● **AIM OF THE EXERCISE**
Taking the line that contains "de Tinder, una" as the starting point, give again exactly every line up to and including the last line of the records below.

● **RECORDS FOR THIS EXERCISE**
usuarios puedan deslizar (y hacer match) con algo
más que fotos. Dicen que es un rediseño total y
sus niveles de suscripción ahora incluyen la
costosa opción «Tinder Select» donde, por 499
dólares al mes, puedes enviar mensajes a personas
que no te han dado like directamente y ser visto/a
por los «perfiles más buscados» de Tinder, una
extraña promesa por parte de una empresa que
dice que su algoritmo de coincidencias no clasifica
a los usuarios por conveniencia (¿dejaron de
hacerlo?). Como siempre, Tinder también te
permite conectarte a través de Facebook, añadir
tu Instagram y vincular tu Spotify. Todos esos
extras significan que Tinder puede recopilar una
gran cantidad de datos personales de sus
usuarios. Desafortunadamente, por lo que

● **ANSWER BOX**
por los «perfiles más buscados» de Tinder, una
extraña promesa por parte de una empresa que
dice que su algoritmo de coincidencias no clasifica
a los usuarios por conveniencia (¿dejaron de
hacerlo?). Como siempre, Tinder también te
permite conectarte a través de Facebook, añadir
tu Instagram y vincular tu Spotify. Todos esos
extras significan que Tinder puede recopilar una
gran cantidad de datos personales de sus
usuarios. Desafortunadamente, por lo que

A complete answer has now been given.